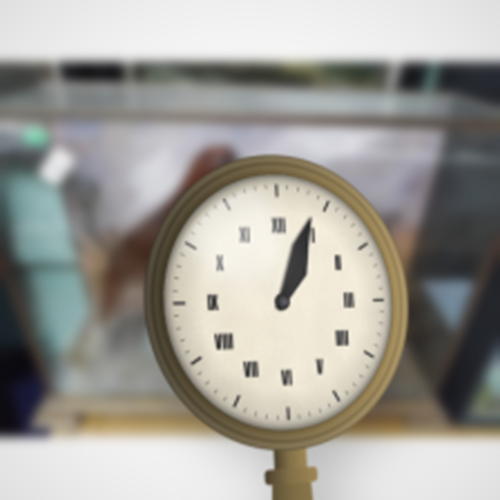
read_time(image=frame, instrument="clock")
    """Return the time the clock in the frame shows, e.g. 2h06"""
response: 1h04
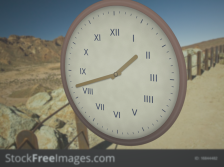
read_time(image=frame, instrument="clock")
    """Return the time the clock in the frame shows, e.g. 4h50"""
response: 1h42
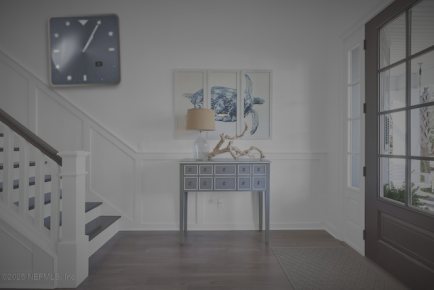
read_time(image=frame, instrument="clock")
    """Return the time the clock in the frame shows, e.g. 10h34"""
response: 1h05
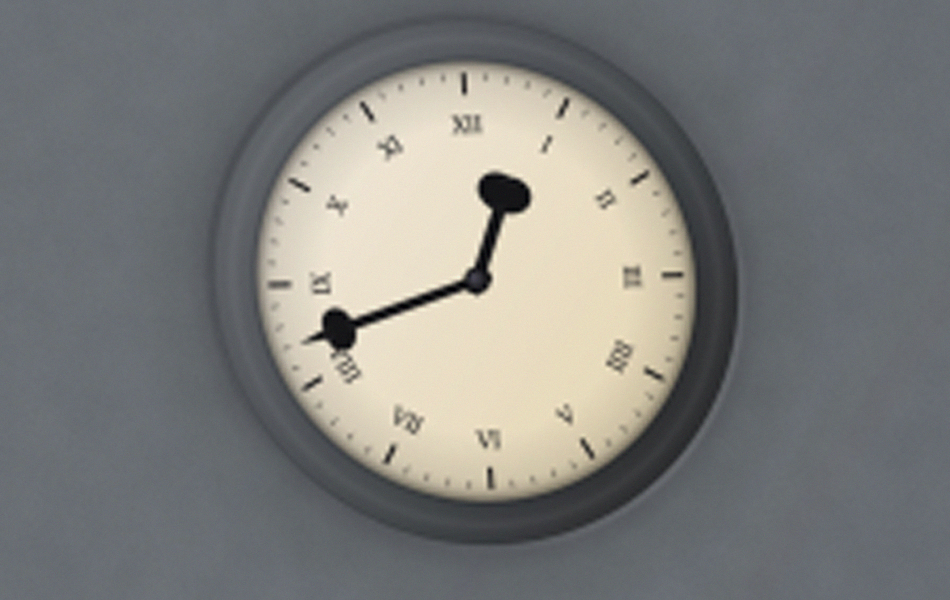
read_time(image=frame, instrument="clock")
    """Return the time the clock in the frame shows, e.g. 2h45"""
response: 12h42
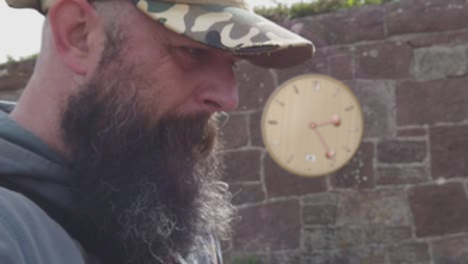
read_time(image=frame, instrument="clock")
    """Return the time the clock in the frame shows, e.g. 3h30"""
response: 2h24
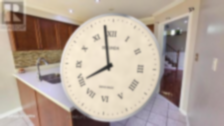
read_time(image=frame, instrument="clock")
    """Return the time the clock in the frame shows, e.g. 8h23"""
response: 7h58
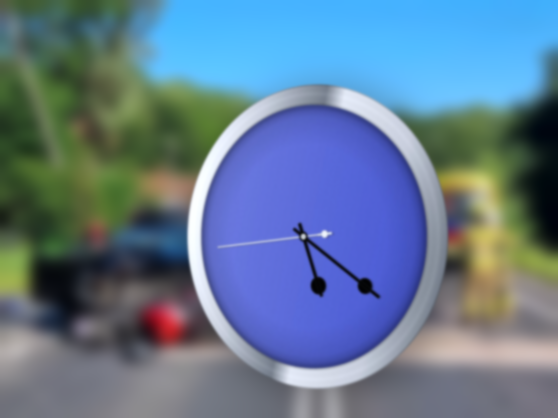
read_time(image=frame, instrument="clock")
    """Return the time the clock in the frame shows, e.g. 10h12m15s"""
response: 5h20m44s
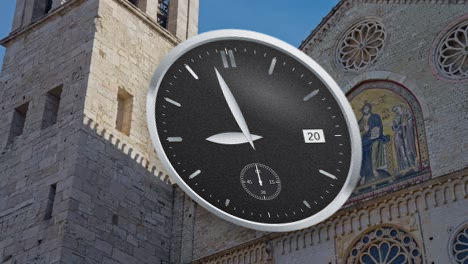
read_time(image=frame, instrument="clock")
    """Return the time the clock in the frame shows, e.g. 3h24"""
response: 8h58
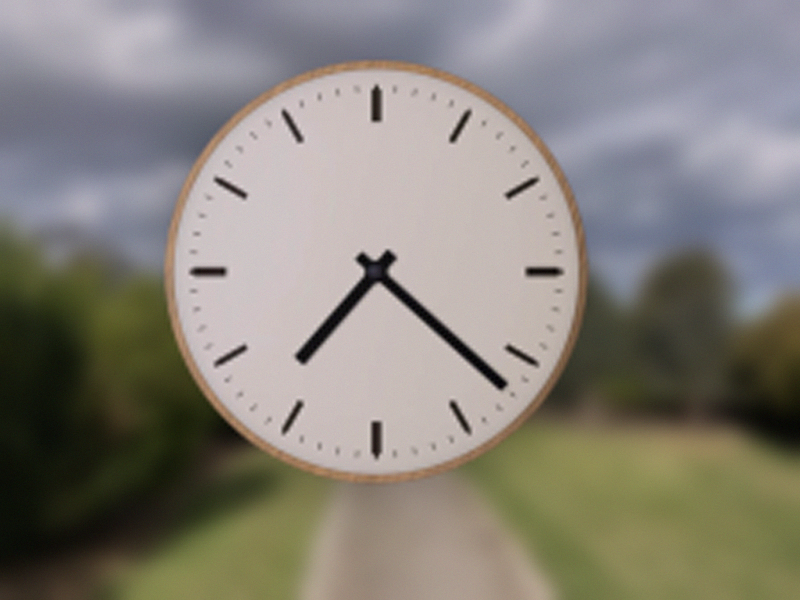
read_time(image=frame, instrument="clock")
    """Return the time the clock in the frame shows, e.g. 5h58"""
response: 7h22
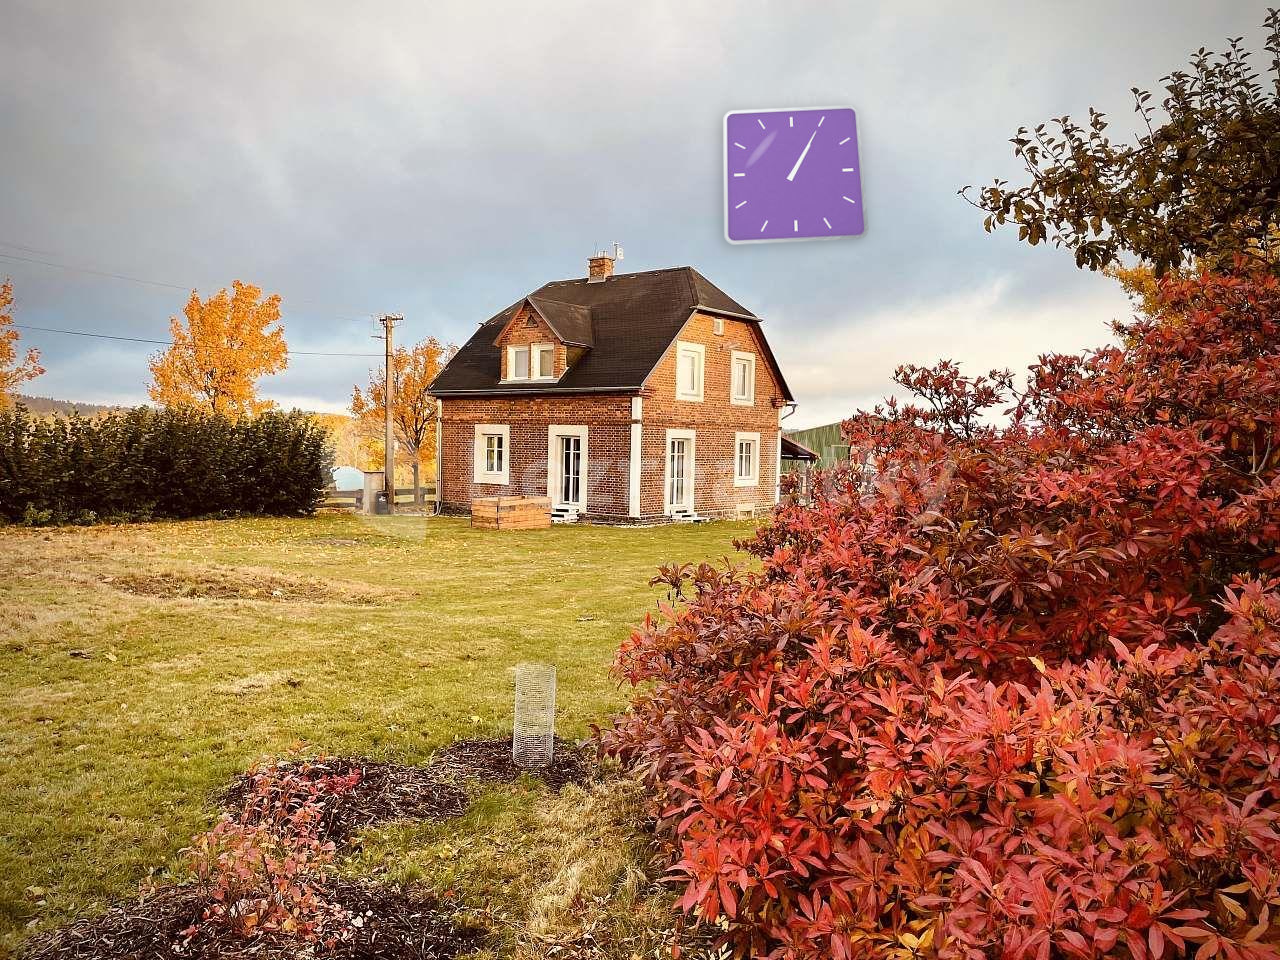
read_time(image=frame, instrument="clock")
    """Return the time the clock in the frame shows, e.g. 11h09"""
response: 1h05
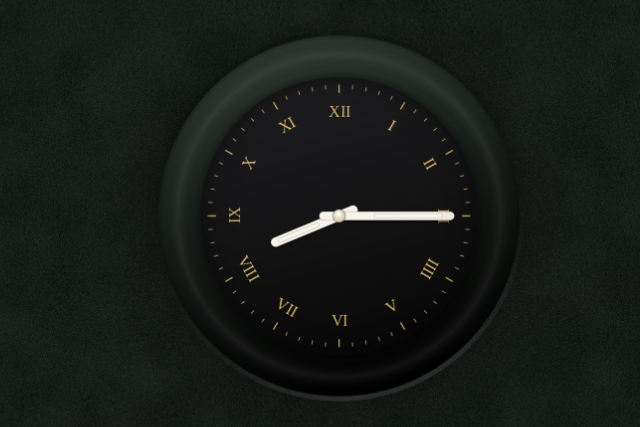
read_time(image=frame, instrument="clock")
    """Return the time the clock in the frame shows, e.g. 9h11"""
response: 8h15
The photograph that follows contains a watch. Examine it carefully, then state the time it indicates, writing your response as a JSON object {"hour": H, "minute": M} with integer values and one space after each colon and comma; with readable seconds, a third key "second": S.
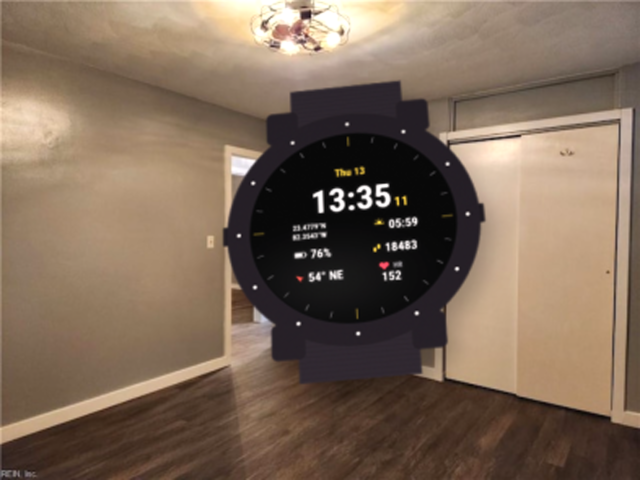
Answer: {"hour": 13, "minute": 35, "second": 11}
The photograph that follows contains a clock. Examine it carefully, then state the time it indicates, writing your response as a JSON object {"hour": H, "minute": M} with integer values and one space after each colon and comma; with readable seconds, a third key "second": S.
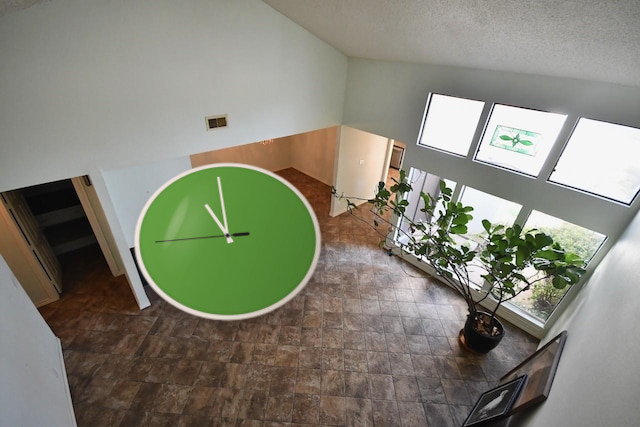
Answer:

*Stated exercise:* Pick out every line of the data above that contains the word "follows" and copy those lines in their original order.

*Solved problem:*
The photograph that follows contains a watch. Examine it carefully, then state the time it indicates, writing your response as a JSON object {"hour": H, "minute": M} with integer values and one space after each colon and comma; with readable seconds, a third key "second": S.
The photograph that follows contains a clock. Examine it carefully, then state the time it indicates, writing your response as a JSON object {"hour": H, "minute": M} with integer values and one space after each colon and comma; with readable seconds, a third key "second": S.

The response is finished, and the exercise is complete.